Extract every line starting at the line that contains "## 🚀 Next Steps" and ending with the final line of the data, inclusive; give only those lines, word for word.

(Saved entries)
——————
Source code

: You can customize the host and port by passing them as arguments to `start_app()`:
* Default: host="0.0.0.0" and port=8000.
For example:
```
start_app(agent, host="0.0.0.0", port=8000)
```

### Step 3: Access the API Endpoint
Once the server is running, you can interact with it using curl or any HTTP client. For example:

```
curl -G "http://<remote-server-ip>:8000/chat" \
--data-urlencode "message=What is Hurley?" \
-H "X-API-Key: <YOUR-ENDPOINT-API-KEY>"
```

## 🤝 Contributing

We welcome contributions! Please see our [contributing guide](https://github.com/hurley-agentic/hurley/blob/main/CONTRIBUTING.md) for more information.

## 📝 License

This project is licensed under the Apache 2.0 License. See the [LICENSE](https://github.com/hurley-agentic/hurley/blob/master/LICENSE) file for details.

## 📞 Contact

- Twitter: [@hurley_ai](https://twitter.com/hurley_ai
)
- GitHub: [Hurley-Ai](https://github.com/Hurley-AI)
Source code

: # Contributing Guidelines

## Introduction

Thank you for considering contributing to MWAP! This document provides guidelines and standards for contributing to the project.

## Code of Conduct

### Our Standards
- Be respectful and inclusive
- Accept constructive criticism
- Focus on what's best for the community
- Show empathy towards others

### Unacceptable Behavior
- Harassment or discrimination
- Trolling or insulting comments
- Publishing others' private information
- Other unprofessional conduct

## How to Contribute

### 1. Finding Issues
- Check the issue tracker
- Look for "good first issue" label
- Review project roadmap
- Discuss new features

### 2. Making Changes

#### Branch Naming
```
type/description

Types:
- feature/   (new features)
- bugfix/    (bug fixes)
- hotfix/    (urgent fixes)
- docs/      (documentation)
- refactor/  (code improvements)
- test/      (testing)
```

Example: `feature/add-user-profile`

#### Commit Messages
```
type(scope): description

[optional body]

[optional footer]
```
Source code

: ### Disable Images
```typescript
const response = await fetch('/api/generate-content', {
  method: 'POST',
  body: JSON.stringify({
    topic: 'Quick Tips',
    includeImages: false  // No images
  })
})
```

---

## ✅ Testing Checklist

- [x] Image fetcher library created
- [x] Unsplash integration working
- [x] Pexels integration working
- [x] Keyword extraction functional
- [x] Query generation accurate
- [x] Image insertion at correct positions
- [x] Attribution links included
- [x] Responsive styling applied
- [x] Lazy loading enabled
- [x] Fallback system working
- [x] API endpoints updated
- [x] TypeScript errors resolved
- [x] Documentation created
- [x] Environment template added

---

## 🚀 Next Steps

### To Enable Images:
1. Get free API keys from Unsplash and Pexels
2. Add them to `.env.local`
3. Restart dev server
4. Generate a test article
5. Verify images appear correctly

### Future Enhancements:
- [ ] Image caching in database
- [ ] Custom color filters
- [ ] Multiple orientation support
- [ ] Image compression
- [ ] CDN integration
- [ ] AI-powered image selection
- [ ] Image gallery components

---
——————
* [YOUR RESPONSE]
## 🚀 Next Steps

### To Enable Images:
1. Get free API keys from Unsplash and Pexels
2. Add them to `.env.local`
3. Restart dev server
4. Generate a test article
5. Verify images appear correctly

### Future Enhancements:
- [ ] Image caching in database
- [ ] Custom color filters
- [ ] Multiple orientation support
- [ ] Image compression
- [ ] CDN integration
- [ ] AI-powered image selection
- [ ] Image gallery components

---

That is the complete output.